After this had happened to me several times I told the waiter with
gentle irony that he might as well screw the lid back on the casket
and proceed with the obsequies. I told him I was not one of those
morbid people who love to look on the faces of the strange dead.
The funeral could not get under way too soon to suit me. It seemed
to me that this funeral was already several days overdue. That
was what I told him.
In my travels the best place I ever found to get Italian dishes
was a basement restaurant under an old brownstone house on
Forty-seventh Street, in New York.

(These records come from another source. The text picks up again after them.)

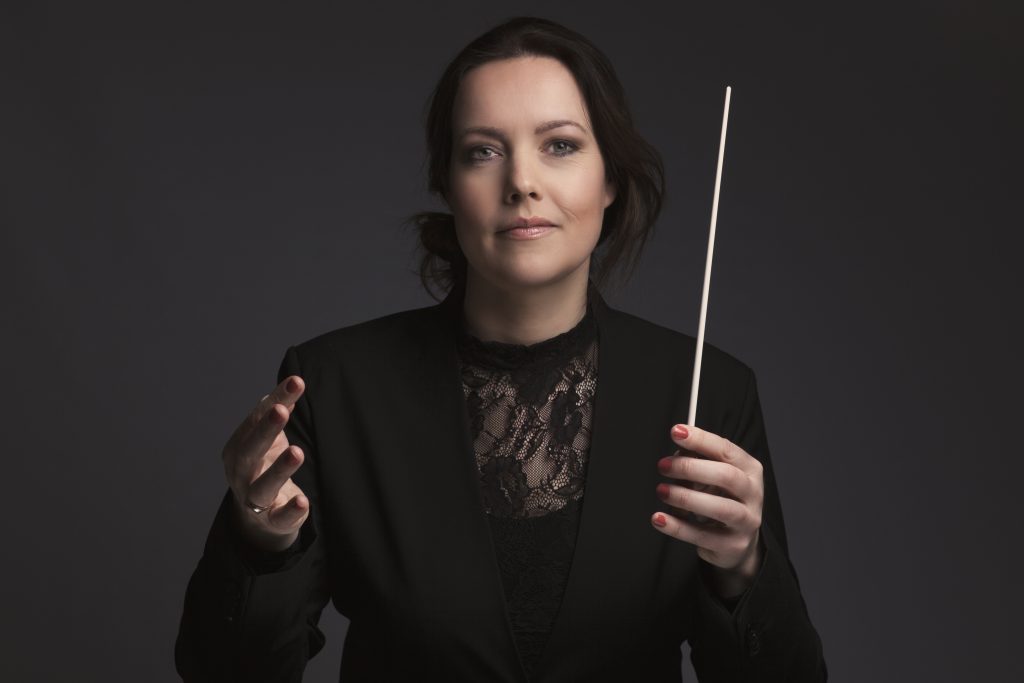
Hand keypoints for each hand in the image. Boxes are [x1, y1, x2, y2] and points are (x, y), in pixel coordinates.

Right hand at [221, 375, 309, 551]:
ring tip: (297, 452)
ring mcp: (253, 499)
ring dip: (280, 469)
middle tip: (282, 410)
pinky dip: (290, 509)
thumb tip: (292, 383)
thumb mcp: (271, 438)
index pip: (256, 420)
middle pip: (250, 450)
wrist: (258, 515)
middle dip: (266, 429)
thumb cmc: (265, 465)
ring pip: (263, 486)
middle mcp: (241, 472)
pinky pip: (279, 517)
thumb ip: (280, 411)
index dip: (276, 400)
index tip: (296, 382)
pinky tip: (303, 500)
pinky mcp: (271, 520)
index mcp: (239, 447)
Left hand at [651, 423, 763, 586]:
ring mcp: (746, 521)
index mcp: (749, 469)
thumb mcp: (713, 476)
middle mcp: (753, 493)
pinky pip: (703, 536)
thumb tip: (678, 449)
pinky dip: (678, 527)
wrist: (737, 542)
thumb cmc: (721, 498)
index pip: (726, 450)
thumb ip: (697, 460)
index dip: (701, 440)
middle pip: (727, 476)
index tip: (676, 431)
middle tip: (663, 465)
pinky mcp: (733, 545)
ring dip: (686, 498)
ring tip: (662, 491)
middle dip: (691, 468)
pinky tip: (660, 518)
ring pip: (720, 508)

There you might find the typical
dishes of Italy--I defy you to find them in Italy without a
search-warrant. However, while in Italy the tourist may derive
much entertainment and instruction from a careful study of table
manners.
In our own land we produce some reasonably boisterous trenchermen,
and some tolerably careless ones too. Several among us have yet
to learn how to eat corn on the ear and at the same time avoid
corn in the ear. A dish of asparagus has been known to develop
fine acoustic properties, and in certain quarters there is a crying
need for a sound-proof soup; but even so, and admitting these
things as facts, we are but mere beginners in this line when
compared with our European brethren.
In the caskets of memory I shall ever cherish the picture of a
particularly hairy gentleman, apparently of Russian extraction,
who patronized our hotel in Venice one evening.